Clearly a lot of businesses have got the message, which is why we see our market getting much larger from here on in. The fact of the matter is that people today understand that a professional cloud service addresses any lingering concerns over issues such as data speed, privacy and data security.
But if you run a business and are still wondering whether to take the leap and move your IT systems to the cloud, here are more detailed arguments in its favour.
First, you are going to save money. By our estimates, you could reasonably expect to save around a third of your annual IT spend by moving to the cloud.
The savings come from not having to fork out on expensive servers, not having to purchase a separate back-up system and not having to invest capital in bog standard software licenses such as Office.
It’s not only on capital expenditure that you can save. There’s also the cost of in house IT managers and support staff, or expensive external IT consultants. While you may wish to keep some of this experience in house, we find that most of our clients are able to cut back considerably on IT support costs by moving to the cloud.
And don’t forget to budget for your own or other staff members’ management time. Your in house IT staff have to report to someone, and if you are the boss of a small company, it’s probably you!
But moving to the cloud is not just about cost savings. It’s about productivity and efficiency.
From working in the IT industry for many years, I know that PCs crash for about 35 minutes a month for most businesses. OK, it’s a small amount of lost production for an individual, but you can see how much time is lost when you start to work it out across your staff base. In fact, for an employee earning £35,000 a year losing 9 hours equates to lost production of £163 in wasted wages.
It’s not only a waste of wages; you should factor in the lost opportunity to make money out of that dead time. Obviously it’s not easy to put a figure on this lost value, but if your firm lost a key client or sale that resulted from the IT system crash, this could represent a catastrophic loss of value.

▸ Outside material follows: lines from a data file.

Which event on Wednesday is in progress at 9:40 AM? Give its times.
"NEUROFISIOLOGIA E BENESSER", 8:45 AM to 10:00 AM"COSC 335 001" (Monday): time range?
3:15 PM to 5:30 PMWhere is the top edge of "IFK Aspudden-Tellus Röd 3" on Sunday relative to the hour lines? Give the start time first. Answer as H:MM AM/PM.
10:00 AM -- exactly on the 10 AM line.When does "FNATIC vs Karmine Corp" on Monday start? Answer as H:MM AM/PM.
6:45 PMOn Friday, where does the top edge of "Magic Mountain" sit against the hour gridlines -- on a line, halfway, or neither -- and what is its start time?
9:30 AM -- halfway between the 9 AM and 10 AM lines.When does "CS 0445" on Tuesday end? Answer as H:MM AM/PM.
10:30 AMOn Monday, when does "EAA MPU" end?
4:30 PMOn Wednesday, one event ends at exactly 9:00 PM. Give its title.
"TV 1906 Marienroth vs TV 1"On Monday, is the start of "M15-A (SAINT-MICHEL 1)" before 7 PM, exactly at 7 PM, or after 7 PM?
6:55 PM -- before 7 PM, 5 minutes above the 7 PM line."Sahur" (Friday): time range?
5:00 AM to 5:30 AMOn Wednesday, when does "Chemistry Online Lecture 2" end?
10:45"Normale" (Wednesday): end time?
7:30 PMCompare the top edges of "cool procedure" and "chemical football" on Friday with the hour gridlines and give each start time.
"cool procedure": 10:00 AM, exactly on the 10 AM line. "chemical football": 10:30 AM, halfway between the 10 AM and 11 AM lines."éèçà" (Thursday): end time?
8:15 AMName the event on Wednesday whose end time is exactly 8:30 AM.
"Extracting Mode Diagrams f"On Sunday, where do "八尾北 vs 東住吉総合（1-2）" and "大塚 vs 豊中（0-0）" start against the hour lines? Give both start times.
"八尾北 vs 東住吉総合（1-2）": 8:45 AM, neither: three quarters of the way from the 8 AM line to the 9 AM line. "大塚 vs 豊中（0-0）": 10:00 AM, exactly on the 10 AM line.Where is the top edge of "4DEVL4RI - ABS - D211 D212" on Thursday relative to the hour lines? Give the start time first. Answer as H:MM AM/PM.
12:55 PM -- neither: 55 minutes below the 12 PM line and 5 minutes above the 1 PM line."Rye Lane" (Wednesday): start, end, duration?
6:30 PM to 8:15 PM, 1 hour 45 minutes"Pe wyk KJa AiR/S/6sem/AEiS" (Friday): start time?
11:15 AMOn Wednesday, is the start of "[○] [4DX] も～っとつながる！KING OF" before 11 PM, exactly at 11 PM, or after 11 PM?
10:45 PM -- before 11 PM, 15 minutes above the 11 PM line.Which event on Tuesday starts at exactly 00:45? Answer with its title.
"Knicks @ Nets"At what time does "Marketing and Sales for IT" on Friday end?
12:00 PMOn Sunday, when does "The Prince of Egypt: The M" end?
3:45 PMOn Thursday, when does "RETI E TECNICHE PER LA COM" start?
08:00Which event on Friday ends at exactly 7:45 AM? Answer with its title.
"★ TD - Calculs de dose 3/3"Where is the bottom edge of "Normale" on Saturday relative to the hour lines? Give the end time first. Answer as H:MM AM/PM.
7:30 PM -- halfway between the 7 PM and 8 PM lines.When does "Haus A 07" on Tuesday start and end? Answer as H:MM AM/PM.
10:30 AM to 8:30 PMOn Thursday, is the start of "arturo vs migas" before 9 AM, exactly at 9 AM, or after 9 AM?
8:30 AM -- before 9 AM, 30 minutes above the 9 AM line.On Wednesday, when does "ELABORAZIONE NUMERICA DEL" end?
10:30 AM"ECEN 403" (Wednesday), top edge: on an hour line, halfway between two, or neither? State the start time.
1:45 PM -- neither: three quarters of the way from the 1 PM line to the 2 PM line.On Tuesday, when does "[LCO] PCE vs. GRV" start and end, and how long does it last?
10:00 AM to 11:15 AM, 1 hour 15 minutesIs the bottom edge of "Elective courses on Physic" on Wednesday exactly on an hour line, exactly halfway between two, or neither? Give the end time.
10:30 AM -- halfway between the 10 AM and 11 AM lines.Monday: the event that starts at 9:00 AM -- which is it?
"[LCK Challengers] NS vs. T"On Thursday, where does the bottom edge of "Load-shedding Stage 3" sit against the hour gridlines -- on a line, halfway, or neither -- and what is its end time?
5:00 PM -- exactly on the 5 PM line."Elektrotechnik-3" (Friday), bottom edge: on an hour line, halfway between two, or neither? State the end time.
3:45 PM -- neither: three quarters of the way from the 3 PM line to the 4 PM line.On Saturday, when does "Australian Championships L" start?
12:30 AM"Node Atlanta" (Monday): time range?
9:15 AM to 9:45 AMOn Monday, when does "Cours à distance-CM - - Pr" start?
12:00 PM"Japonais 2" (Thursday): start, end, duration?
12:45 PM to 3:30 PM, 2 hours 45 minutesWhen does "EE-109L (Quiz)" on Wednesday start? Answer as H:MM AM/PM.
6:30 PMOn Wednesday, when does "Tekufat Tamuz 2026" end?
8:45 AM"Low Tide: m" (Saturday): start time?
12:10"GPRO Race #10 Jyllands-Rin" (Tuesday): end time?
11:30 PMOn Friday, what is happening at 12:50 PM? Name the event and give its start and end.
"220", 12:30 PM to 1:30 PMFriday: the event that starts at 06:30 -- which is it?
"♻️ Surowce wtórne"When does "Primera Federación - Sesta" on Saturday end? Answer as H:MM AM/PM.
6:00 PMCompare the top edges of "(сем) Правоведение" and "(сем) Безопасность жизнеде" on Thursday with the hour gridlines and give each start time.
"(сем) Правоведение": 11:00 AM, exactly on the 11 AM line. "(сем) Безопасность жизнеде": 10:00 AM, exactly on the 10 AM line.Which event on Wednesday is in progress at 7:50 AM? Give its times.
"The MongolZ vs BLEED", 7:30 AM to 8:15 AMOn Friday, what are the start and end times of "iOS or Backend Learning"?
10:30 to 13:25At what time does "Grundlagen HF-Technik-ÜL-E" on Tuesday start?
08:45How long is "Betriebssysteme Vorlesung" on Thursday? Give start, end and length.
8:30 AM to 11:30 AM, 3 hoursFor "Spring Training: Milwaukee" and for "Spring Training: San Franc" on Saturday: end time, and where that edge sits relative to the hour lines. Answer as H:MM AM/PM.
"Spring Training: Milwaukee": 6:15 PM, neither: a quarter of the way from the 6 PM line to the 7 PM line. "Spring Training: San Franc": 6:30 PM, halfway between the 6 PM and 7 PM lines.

Moreover, think of the productivity gains the ‘always on’ generation produce for the business, able via their phones or blackberries to work extended hours in order to get the job done. And if they are working in the cloud, the difference between ‘at work’ and outside of it virtually disappears. This is why moving to the cloud makes so much sense, and helps businesses have predictable costs of IT, and of course the peace of mind from almost total system uptime.